Örn: Kedi göstergesi için canlı, tüylü, sevimli, nankör, tırmalar, Therese Raquin, Van v.b..

Dilbilimde; gösterge, gösteren, gösterilen ilişkisi şöyle bir formülle ifade edilir:

GÖSTEREN K.E.D.İ (harf topluluğu)

GÖSTERGE= ------KEDİ-----

GÖSTERİLEN canlı, tüylü, hayvan, fare yer, sevimli, tırmalar, Therese Raquin.....

- SİMGE: Benzerlik ve uzlaşma ilişkisiyle soyut tek bir gösterilene göndermede bulunan görsel biçim. Beyaz güvercinin barışı simgelemesi, yılanın düşmanlığı simgelemesi gibi. (simgede sözcük söylenince herkes aynı anlamı (gösterileni) düşünür.)

- İMGE: Bir sanatçının beş duyu organımızdan birine dönük olarak kendine özgü bağdaştırmalarıdır. (imgenin anlamı bir çırpıda açığa çıkmaz ve herkes bir anda aynı şeyi düşünmez. Örn: “gökteki demir çiviler” söyleyişinde metnin bağlamına bakıldığında şairin gökteki demir çivi imgesi ile yıldızı imlediği görülmektedir.)

- UZAM: Bir kişi ya da nesnenin uzayda kapladığı yer. Eleştirilerde bu kavramı şu alt başlıklarla görebiliyoruz:

      • İç uzam: Oturma odası
      • Dış uzam: Bahçe, sokak vb.
      • Özel uzam: Yatak odası
      • Kapsayan uzam: Türkiye, Ankara...
      • Gerçek uzam/ kurmaca uzam
      • Aileye ait uzam/ yabancı uzam
      • ....

BİR METİN İNCELENİRKEN AŞAĞIDA ÖRNEKLENMİŞ SÖZCÜKLERİN BENZERLERİ UZAM BELİRTEN SÖZCÜKLER OLARAK DEĞERLENDİRİLİR:

  1. Ankara, Doğu Anadolu, Paris, Ümit Burnu vb.
  2. şehir, cadde, sokak, dağ, deniz, orman vb.
  3. büyük bir şehir, geniş bir cadde vb. sıfatlar
  4. önünde, arkasında, sağında, solunda vb. yön belirten sözcükler
  5. Devinim ya da devinimsizlik bildiren eylemler de uzam sözcüğüdür. Örn: Otobüse bindiler. Dağcılar tırmanmaktan yoruldu. vb.
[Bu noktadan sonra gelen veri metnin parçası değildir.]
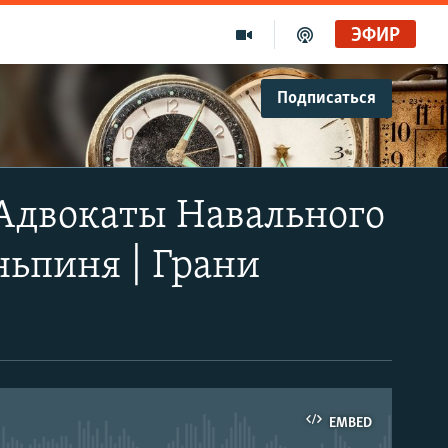
ЭФИР
Подписаться
Адвокаты Навального
ньпиня | Грани
EMBED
- İZLEK: Birbirini bütünleyen iki anlamda kullanıyoruz. Biri “tema”ya karşılık gelir. Bir de romanda, öyküde ya da şiirde temayı belirgin kılmak için tekrarlanarak kullanılan nesne, söz, olgu vb. olabilir. Örn: ölüm izleği (bu izleği ön plana çıkarmak için bir renkten, bir nesneden yararlanılabilir.), kapı izleği....

- MOTİF: Kalıplaşmış biçimde tekrarlanan ögedir. Örn: Tanzimat romanında, iki erkeğin aynı kadına aşık olması yoluyla ortaya çıkan üçlü aşk ilişkisi bir motifdir.
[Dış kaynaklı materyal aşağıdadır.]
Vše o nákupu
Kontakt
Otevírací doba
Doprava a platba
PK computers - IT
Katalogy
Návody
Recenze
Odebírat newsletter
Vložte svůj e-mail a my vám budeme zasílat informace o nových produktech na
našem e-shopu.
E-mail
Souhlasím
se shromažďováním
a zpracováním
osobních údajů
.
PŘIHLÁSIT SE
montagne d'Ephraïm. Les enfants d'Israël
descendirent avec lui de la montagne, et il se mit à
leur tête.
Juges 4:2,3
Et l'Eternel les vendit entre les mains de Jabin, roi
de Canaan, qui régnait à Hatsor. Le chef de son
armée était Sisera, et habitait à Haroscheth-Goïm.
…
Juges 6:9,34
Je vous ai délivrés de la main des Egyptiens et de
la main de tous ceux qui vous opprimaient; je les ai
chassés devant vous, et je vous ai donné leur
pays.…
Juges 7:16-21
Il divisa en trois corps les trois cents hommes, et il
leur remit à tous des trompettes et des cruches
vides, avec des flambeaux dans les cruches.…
- DUYGU DEĞERİ: Sözcüğün çağrışımsal anlamının (metin bağlamında değerlendirildiğinde tabii.) okurda bıraktığı etkidir. Örn. “ deniz” sözcüğü ben sevdiğim bir insanı boğularak yitirmişsem benim için esenliksiz; ama metinde esenlikli anlamda kullanılmış olabilir. Okurun kişisel duyguları değil, metnin sunduğu çağrışım esas alınmalıdır.
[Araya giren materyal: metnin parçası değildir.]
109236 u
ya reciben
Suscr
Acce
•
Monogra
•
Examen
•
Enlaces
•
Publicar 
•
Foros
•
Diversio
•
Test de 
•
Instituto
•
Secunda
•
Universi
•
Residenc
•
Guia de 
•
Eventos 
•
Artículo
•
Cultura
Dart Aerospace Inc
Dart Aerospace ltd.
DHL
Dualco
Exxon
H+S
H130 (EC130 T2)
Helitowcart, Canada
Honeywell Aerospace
  • ESENLİKLİ DUYGU DEĞERİ: Olumlu çağrışımları olan kavramlardır.
  • ESENLİKSİZ DUYGU DEĞERİ: Olumsuz çağrışımları olan kavramlardır.

Örn: Bir metinde “beyaz” aydınlığı, ferahı imliyorsa esenlikli duygu değerine; “ölüm beyazlığını, solgunluğu” imliyorsa esenliksiz duygu değerine sahiptir, deriz.

- BİLİNÇ AKIŞI TEKNİĞİ: Roman, öykü, anlatı gibi kurmacasal türlerde insanı, düşüncelerinin dümdüz akışı içinde değil; düşleri, izlenimleri, iç dünyası ve bilinçaltıyla yansıtmak için başvurulan yoldur.

- ELEŞTİRİ: Bir yapıtın özünü, yapısını anlatan, onun değerli ve değersiz yönlerini ortaya çıkartan, yapıldığı toplumun düşünce gelişimi içindeki yerini örneklere dayandırarak yapan yazı. -ELEŞTİREL GERÇEKLİK: Toplumsal gerçekleri eleştirel bir yaklaşımla ele alan, insanı toplumsal ilişkileriyle yansıtmaya amaçlayan edebiyat yönelmesidir.

- GERİYE DÖNÜŞ YÖNTEMİ: Bir eserde olayların zaman sırasını bozarak geçmiş bir zamana ya da olaya dönme yolu.

-OLAY ÖRGÜSÜ: yazılı yapıtlarda, özellikle olay öyküsünde ve romanda, olayların neden-sonuç ilişkisiyle birbirine bağlanması tekniği, olay örgüsünü oluşturur. "kraliçe öldü, ardından kral da öldü." derseniz, olayları art arda sıralamış olursunuz; "kraliçe öldü, ardından üzüntüsünden kral da öldü." derseniz, bir olay örgüsü oluşturursunuz. olay örgüsü, yazar tarafından yapıtın bölümlendirilmesiyle belirlenebileceği gibi, her okur kendi olay örgüsü mantığını kurma hakkına da sahiptir. çokkatmanlı yapıtlarda (özellikle modernist ve sonrası romanda) olay örgüsünü kendine göre "okuyan" kişi, yapıtın yeniden kurgulanmasında da pay sahibi olur.